Infection-induced loss of placental barrier integrity also affects hormone production (e.g., hCG) (33), impacting angiogenesis and myocardial development. Additionally, the virus may directly affect fetal cells via ACE2 expression in cardiac progenitors, disrupting proliferation, differentiation, and apoptosis (28). Maternal stress, elevated cortisol, and epigenetic changes (e.g., DNA methylation) could further complicate heart development. While direct animal studies linking COVID-19 to CHD are currently unavailable, related data demonstrate placental dysfunction, fetal growth restriction, and neurodevelopmental delays (34). This evidence supports a plausible mechanistic pathway worth exploring in animal models focused on cardiac outcomes. These complex factors (summarized in Table 2) highlight the need for further research into the impacts of maternal SARS-CoV-2 infection on fetal heart development.

To understand the effects of early maternal SARS-CoV-2 infection on fetal development, comprehensive and detailed data collection is now essential. This should include demographic information such as age, ethnicity, socioeconomic status, and pre-existing health conditions, enhanced by environmental and lifestyle factors like stress, diet, and exercise should be considered, as these can also impact outcomes, as these factors may influence maternal and fetal health outcomes.
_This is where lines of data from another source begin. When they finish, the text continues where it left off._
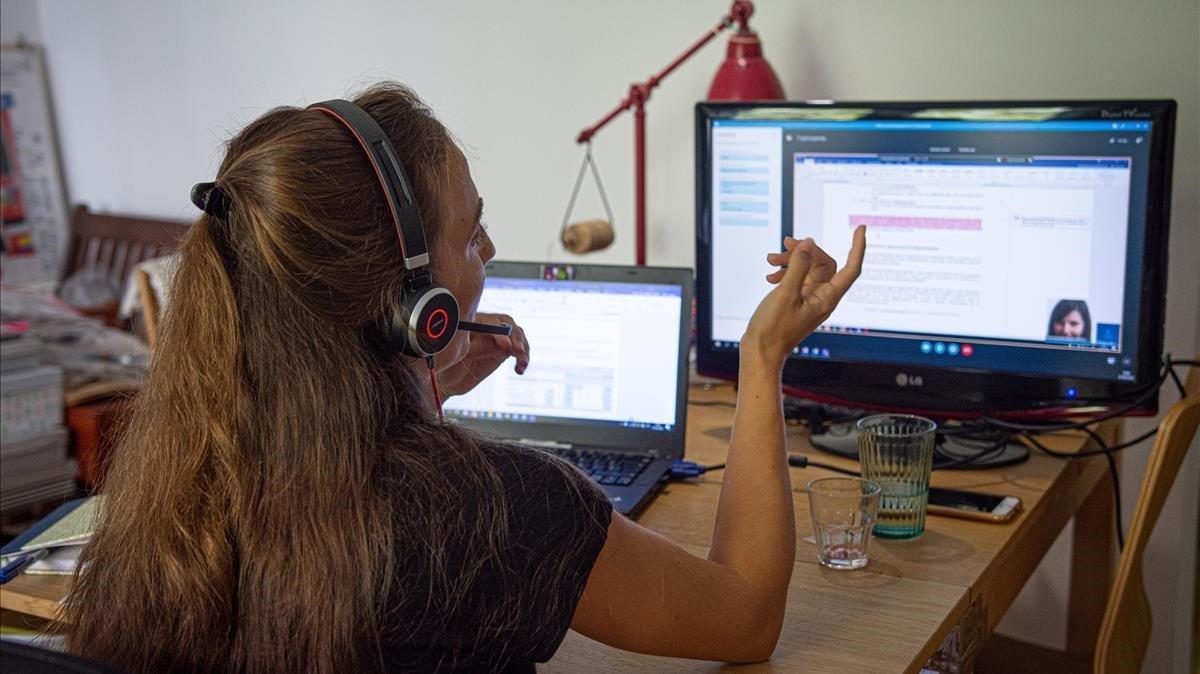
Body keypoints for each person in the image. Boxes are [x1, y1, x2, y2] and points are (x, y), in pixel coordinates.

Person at [61, 83, 866, 673]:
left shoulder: (170, 486)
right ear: (416, 306)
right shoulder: (492, 508)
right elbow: (746, 617)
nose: (488, 254)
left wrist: (423, 393)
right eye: (472, 234)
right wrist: (763, 358)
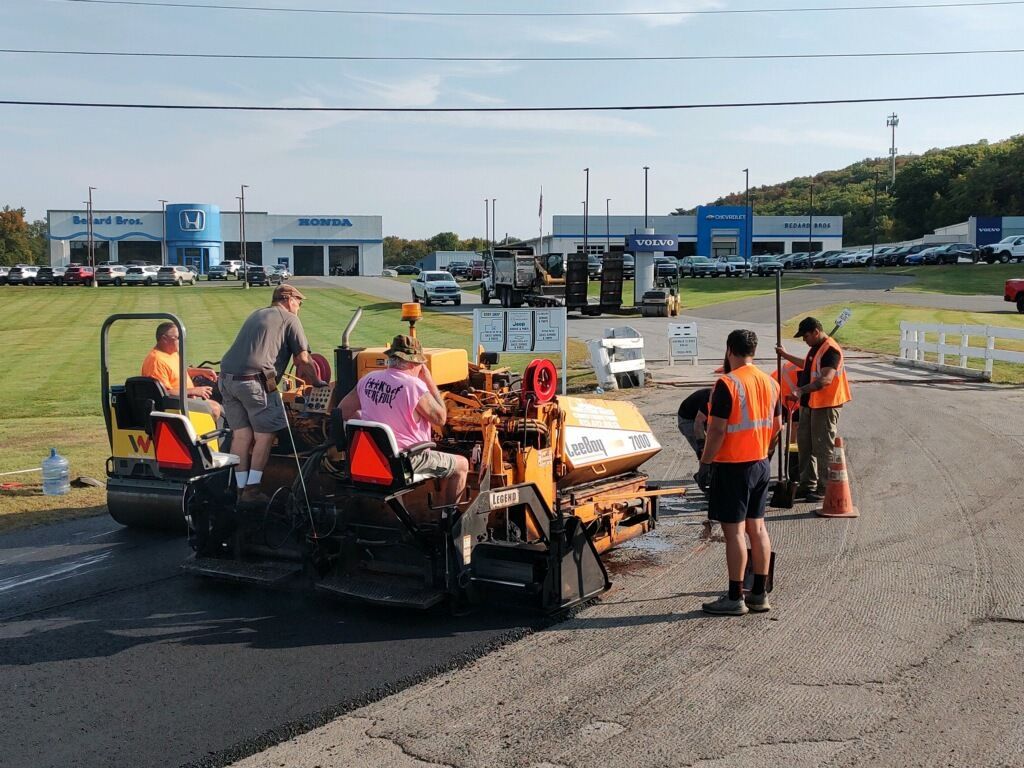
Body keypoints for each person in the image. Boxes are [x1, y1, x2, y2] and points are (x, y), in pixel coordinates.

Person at [698, 329, 782, 616]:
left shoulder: (727, 383)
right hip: (760, 464)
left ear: (729, 349)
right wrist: (763, 449)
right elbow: (777, 426)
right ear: (753, 351)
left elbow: (718, 429)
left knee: (733, 533)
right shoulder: (771, 383)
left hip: (734, 466)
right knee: (757, 528)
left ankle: (735, 596)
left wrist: (706, 462)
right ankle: (759, 593)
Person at [219, 284, 326, 506]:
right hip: (253, 383)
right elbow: (303, 360)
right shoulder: (289, 318)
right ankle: (252, 490)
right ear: (288, 299)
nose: (300, 306)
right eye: (299, 301)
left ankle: (239, 490)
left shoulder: (257, 313)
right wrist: (317, 382)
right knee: (265, 436)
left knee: (241, 436)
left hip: (227, 380)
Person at [338, 334, 469, 507]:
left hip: (372, 459)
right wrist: (429, 381)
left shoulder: (367, 380)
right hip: (408, 461)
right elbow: (441, 418)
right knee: (462, 465)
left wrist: (364, 422)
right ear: (415, 364)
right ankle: (450, 519)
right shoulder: (414, 386)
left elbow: (341, 411)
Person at [775, 317, 852, 502]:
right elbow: (807, 366)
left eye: (806, 335)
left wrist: (800, 390)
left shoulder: (830, 351)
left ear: (816, 331)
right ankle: (807, 483)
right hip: (810, 404)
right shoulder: (816, 349)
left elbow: (826, 379)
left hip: (826, 405)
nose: (804, 339)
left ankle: (824, 488)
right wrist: (786, 356)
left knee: (822, 446)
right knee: (805, 444)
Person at [141, 322, 223, 421]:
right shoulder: (156, 361)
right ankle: (198, 436)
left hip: (185, 397)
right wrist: (194, 391)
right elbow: (164, 393)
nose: (181, 341)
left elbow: (179, 372)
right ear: (164, 339)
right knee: (214, 409)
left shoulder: (172, 353)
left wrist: (201, 371)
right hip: (174, 404)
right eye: (178, 338)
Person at [676, 387, 711, 460]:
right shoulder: (710, 400)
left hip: (700, 414)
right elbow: (698, 422)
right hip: (687, 419)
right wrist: (701, 444)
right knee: (703, 452)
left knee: (713, 445)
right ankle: (704, 470)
Clinical data should track the severity, timing and SARS-CoV-2 strain of maternal infection, including comorbidities, hospitalisation, and medication use, alongside fetal health indicators like growth measurements, ultrasounds, and any congenital abnormalities. Additionally, information on maternal vaccination status, type of vaccine, timing relative to pregnancy, and booster doses, are also important. Insight into the maternal immune response, such as viral load, circulating antibody and cytokine levels, can elaborate on the biological effects of the infection or vaccination.
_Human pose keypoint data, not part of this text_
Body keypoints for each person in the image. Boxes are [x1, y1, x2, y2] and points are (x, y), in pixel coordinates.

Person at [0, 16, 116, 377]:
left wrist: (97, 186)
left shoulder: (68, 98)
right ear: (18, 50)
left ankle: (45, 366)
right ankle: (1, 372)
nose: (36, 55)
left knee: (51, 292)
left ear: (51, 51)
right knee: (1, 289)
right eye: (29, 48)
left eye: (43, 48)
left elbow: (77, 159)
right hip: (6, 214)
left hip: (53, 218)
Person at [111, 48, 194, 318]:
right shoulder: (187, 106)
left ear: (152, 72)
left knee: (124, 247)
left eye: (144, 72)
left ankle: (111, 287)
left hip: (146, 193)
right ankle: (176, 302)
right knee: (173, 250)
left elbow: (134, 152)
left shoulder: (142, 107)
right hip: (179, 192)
To better understand the effects of early maternal SARS-CoV-2 infection on fetal development, several types of samples should be collected across multiple time points during pregnancy. Maternal blood samples are essential to explore the DNA methylation patterns and mRNA abundance, providing insight into how maternal infection may alter gene expression, focusing on the immune response and fetal development genes. Amniotic fluid or cord blood samples can be analysed for fetal DNA, to explore biomarkers and epigenetic changes linked to the maternal condition, in addition to inflammatory cytokines and viral load, helping to understand the direct impact of the infection to the fetus. Placental tissue, collected at birth, would allow for the assessment of epigenetic landscape modifications that affect fetal development. Imaging data, such as regular ultrasounds, should also be collected to monitor fetal growth, development, and any abnormalities. By collecting these samples, we can track how maternal infection and vaccination, along with other factors like stress and medication, could influence fetal congenital heart defect formation. We can also explore genetic and environmental interactions that may contribute to long-term effects. In addition, future studies stratifying risk should also explore fetal genetic conditions, such as trisomy 21 (Down syndrome), in which approximately 40%–50% of individuals present with CHD (35).

We must continue to collect and analyse data on the development of CHD following maternal SARS-CoV-2 infection and conduct detailed studies to determine how maternal infection may influence the development of CHD and other anomalies. Areas of particular importance for future research are infection during the critical 4–7-week period in early pregnancy, and whether SARS-CoV-2 contributes to left-right asymmetry, septal development and lateral visceralisation disruption, all of which have significant implications for maternal and fetal health.